Tuesday, July 21, 2009

Gates Arrest Brings Issues of Racism To The Forefront


by State Rep Mark Cohen Dem PA

Share this on Twitter - Gates Arrest Brings Issues of Racism To The Forefront Tue Jul 21, 2009 at 12:53:05 AM PDT
Is Cambridge, Massachusetts, the storied home of Harvard University, the new Selma, Alabama? Is there a racial backlash in Cambridge--long considered a bastion of liberalism--against having both a black governor and a black President simultaneously? Will liberalism in Massachusetts die when Ted Kennedy does? Will the late Boston anti-busing crusader Louise Day Hicks prove to the patron saint of 21st Century Massachusetts?

I am certain I am not alone in thinking about these kinds of questions in light of the recent news that the eminent Harvard Black Studies Professor Henry Louis Gates has been arrested for disorderly conduct after vehemently protesting his interrogation for breaking into his own home, a horrible nightmare in a land where the belief that one's home is one's castle is widespread.

State Rep Mark Cohen Dem PA's diary :: ::
If the City of Cambridge is smart, by 8:00 a.m. today, the Mayor will have announced a 10:00 a.m. press conference to discuss the City of Cambridge's decision to drop charges against Professor Gates. A smart city would make sure top police and prosecutors were there to support the decision to drop the charges.

If the City of Cambridge is not smart, and lets the issue of Gate's absurd and likely racist arrest reverbate around the world for days or weeks or months, the Gates arrest will define what Cambridge is for many people around the world for many years to come.

Police of all kinds, like elected officials of all kinds and officers of the court of all kinds, have tremendous discretionary authority. When that authority is used well, cities prosper. When that authority is used poorly, cities get bogged down in painful issues that they could do without.

The arrest of an affluent internationally known self-made man for complaining loudly of his interrogation for breaking into his own home is a case of discetion run amuck. Yes, everyone in Cambridge will learn the valuable lesson of not arguing with a policeman. But, there will be a surprising number of Cambridge who march on City Hall, write angry letters to the editor, or put their homes up for sale.

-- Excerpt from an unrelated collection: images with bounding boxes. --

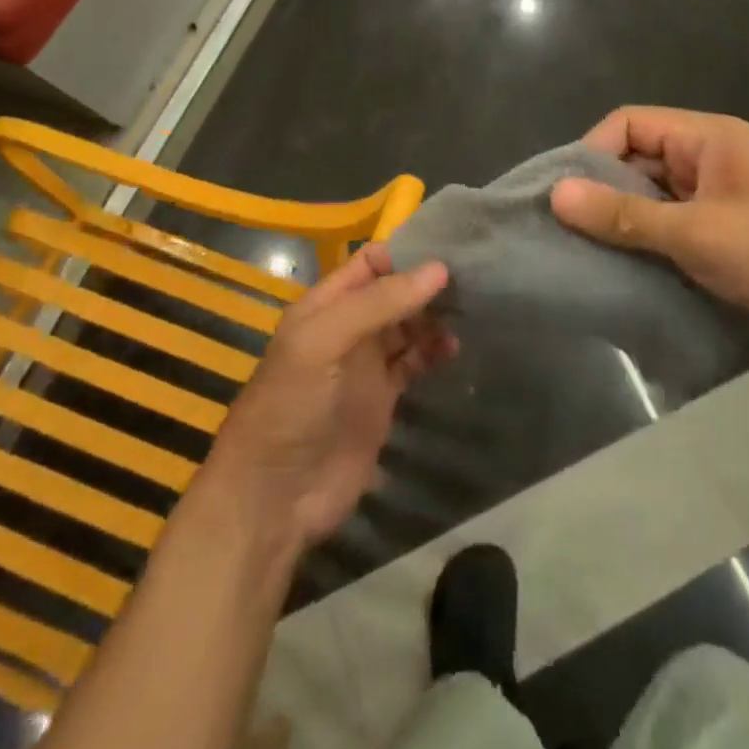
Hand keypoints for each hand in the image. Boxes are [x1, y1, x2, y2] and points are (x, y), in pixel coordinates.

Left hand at [202, 244, 455, 550]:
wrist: (276, 496)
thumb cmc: (292, 405)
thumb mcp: (323, 342)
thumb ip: (378, 303)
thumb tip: (438, 269)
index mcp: (324, 305)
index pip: (369, 263)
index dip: (404, 255)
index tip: (448, 251)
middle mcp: (347, 328)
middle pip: (393, 293)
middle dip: (426, 284)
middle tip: (473, 278)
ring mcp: (364, 364)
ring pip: (407, 326)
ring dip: (434, 317)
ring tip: (469, 311)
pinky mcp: (382, 399)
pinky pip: (413, 363)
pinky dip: (433, 352)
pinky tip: (453, 348)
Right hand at [549, 106, 748, 362]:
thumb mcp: (697, 234)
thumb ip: (624, 215)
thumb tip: (556, 195)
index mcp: (708, 137)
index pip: (629, 123)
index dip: (592, 152)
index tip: (566, 196)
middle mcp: (711, 157)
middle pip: (638, 158)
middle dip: (603, 190)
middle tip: (568, 230)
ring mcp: (720, 195)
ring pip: (653, 195)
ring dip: (624, 220)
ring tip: (588, 252)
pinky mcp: (727, 231)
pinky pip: (672, 224)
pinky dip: (648, 240)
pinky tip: (626, 268)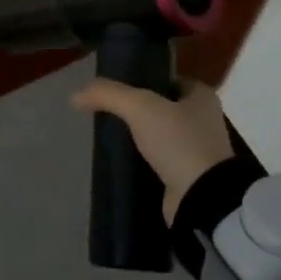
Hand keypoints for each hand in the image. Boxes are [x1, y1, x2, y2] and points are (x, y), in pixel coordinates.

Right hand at [69, 78, 233, 224]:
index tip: (116, 89)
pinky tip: (123, 161)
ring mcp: (198, 151)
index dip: (142, 80)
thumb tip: (76, 96)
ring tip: (110, 136)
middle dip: (138, 111)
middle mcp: (204, 120)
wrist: (202, 198)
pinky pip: (161, 161)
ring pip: (161, 135)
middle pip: (163, 107)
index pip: (167, 80)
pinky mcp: (189, 177)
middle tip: (109, 113)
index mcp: (201, 96)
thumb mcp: (140, 107)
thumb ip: (108, 94)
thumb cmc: (178, 141)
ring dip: (140, 137)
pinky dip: (144, 161)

I believe the Obama Presidency is an indication that we are moving towards a post-racial society, but we are not there yet. A children's day camp located in my legislative district in an increasingly black neighborhood that had long been a Jewish and Catholic enclave was denied admission to a private swim club in suburban Huntington Valley it had paid to get access to for an hour and a half a week after it became clear what the racial composition of the children was.

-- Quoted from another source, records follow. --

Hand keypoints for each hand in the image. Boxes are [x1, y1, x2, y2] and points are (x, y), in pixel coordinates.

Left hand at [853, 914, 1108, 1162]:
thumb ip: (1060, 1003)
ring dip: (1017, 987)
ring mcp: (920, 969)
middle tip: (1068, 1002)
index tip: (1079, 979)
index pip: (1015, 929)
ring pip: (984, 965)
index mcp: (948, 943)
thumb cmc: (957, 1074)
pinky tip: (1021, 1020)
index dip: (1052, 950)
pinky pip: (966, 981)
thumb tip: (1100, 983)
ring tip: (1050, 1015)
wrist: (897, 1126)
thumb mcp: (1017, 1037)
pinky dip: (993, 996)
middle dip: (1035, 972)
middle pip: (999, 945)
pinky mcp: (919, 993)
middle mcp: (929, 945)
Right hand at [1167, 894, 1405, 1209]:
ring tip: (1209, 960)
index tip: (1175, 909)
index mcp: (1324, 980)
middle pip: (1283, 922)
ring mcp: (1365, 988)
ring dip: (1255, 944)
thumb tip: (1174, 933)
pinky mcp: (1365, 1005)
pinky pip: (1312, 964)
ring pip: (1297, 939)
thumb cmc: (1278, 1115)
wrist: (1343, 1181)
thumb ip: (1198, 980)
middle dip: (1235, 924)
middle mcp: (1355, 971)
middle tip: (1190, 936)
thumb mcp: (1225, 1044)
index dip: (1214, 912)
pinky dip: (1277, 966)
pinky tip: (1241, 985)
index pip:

A lawsuit was recently filed against the City of Philadelphia by the Guardian Civic League, a longstanding organization of black police officers, seeking injunctive relief and damages against the city for allowing a website, Domelights.com, to post racist essays by police working on and off the job. The suit alleges that large numbers of police were making racist postings, and these were so widely discussed daily that they were creating a racially hostile work environment for minority policemen and policewomen.

Today's Washington Post notes an unexplained significant drop in crime in many cities this year, and wonders why. My guess is that the optimism generated by Barack Obama's election is part of the answer. I would also guess that those who see racial issues as a matter of winners and losers have gotten angrier and more anxious about Obama's election.

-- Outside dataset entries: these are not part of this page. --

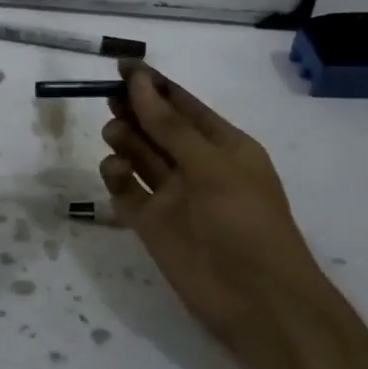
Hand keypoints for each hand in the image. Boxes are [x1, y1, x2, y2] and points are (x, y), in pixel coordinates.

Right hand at [98, 62, 327, 342]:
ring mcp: (173, 195)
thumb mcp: (212, 166)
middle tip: (110, 100)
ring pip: (139, 155)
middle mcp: (196, 166)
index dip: (153, 85)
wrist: (257, 302)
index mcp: (224, 146)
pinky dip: (117, 177)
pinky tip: (115, 172)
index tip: (121, 66)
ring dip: (125, 140)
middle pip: (156, 128)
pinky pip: (127, 190)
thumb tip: (138, 82)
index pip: (183, 106)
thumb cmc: (246, 223)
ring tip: (115, 136)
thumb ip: (170, 126)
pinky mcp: (151, 223)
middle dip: (134, 111)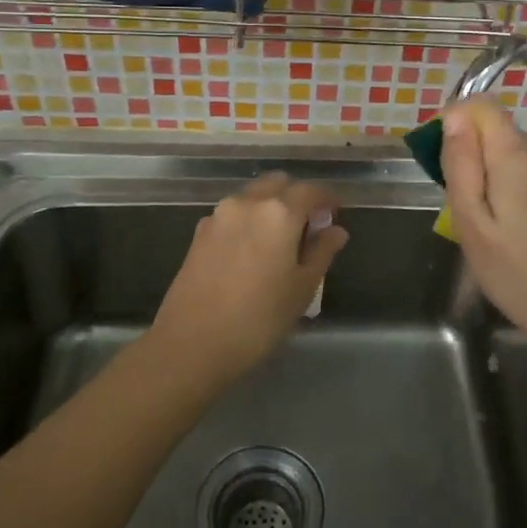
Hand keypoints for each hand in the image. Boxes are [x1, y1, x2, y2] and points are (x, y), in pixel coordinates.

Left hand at [150, 173, 349, 379]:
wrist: (190, 344)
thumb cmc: (258, 319)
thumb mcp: (301, 288)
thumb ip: (321, 252)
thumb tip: (335, 231)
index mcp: (279, 212)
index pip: (311, 190)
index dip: (327, 199)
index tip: (335, 214)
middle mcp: (248, 203)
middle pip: (278, 183)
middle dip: (296, 197)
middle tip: (308, 226)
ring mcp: (219, 215)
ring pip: (253, 196)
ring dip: (270, 207)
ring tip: (280, 241)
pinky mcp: (199, 232)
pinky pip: (232, 214)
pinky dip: (248, 220)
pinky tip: (251, 252)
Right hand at [441, 98, 526, 352]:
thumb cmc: (517, 274)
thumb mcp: (472, 223)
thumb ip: (461, 165)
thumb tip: (454, 116)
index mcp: (518, 156)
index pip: (483, 105)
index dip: (456, 121)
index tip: (443, 161)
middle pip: (497, 131)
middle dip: (471, 156)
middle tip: (461, 209)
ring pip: (512, 154)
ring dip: (490, 176)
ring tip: (486, 226)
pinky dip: (511, 189)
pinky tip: (511, 230)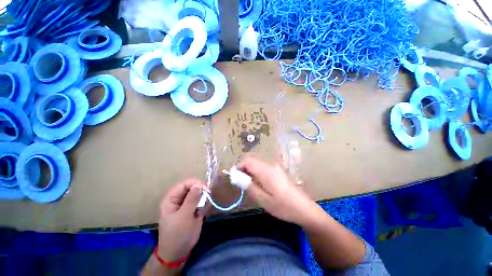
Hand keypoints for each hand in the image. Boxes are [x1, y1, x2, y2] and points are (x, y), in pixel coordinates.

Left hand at [157, 179, 209, 262]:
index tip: (206, 189)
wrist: (178, 253)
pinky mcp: (194, 209)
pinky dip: (205, 203)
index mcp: (172, 199)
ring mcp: (187, 204)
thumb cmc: (177, 234)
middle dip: (201, 190)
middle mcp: (180, 199)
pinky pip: (201, 201)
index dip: (195, 184)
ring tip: (205, 205)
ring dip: (204, 197)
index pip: (184, 185)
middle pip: (192, 187)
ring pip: (198, 194)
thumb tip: (199, 185)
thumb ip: (191, 200)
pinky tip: (205, 209)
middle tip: (209, 195)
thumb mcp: (183, 217)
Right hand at [238, 157, 318, 225]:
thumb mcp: (263, 199)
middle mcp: (270, 166)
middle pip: (252, 162)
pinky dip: (257, 174)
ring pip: (258, 165)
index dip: (239, 167)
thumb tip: (237, 177)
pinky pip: (264, 169)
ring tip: (249, 185)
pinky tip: (259, 185)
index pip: (248, 161)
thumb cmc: (282, 206)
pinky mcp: (278, 172)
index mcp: (265, 171)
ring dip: (250, 172)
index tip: (234, 177)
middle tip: (241, 183)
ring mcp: (275, 169)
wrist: (304, 208)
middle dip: (244, 170)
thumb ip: (249, 186)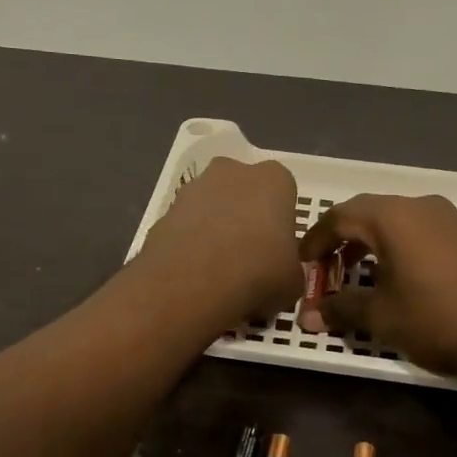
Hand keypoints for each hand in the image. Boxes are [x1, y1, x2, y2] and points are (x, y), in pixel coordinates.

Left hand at [136, 158, 304, 325]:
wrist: (192, 284)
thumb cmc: (258, 273)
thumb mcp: (293, 282)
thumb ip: (290, 269)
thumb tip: (281, 276)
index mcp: (274, 180)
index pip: (283, 193)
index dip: (280, 222)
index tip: (277, 250)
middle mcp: (232, 172)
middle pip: (243, 191)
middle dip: (245, 217)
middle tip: (248, 257)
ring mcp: (193, 189)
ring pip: (211, 207)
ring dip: (214, 230)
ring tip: (218, 271)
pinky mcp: (164, 212)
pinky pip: (185, 227)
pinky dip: (189, 245)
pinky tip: (193, 274)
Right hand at [300, 194, 456, 378]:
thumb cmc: (436, 319)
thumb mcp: (380, 316)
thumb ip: (340, 309)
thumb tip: (307, 316)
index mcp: (392, 217)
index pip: (339, 216)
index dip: (315, 240)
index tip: (302, 264)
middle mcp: (417, 206)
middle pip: (365, 212)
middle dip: (339, 238)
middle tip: (324, 268)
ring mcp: (444, 217)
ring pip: (392, 219)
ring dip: (367, 242)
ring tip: (354, 273)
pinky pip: (415, 229)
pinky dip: (393, 245)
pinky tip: (392, 275)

The late great Richardson Dilworth--once feared by President Kennedy as his main rival for the 1960 Democratic Presidential nomination if he could have gotten elected Governor of Pennsylvania in 1958-- served as President of the Philadelphia School Board after having served as city treasurer, district attorney, mayor and a two time Democratic gubernatorial nominee. Dilworth angrily fought issues of racism in education, and earned national notoriety by describing suburbs as a "white noose" around the nation's cities. (His anger at suburbs was likely increased by their voting overwhelmingly against him in his gubernatorial races in accordance with their party registration.)

Around the time of the 1968 release of the report of the Kerner Commission,the National Commission on Civil Disorders, Dilworth warned that problems of racism could not be solved immediately. "It will take thirty or forty years to solve these problems," he said.

Events in Cambridge, Huntington Valley, Philadelphia, and likely a lot of other places, show that more than fifty years after the Kerner Commission report we have not solved the problems of racism in our society. We have made great progress, but we still have a long way to go.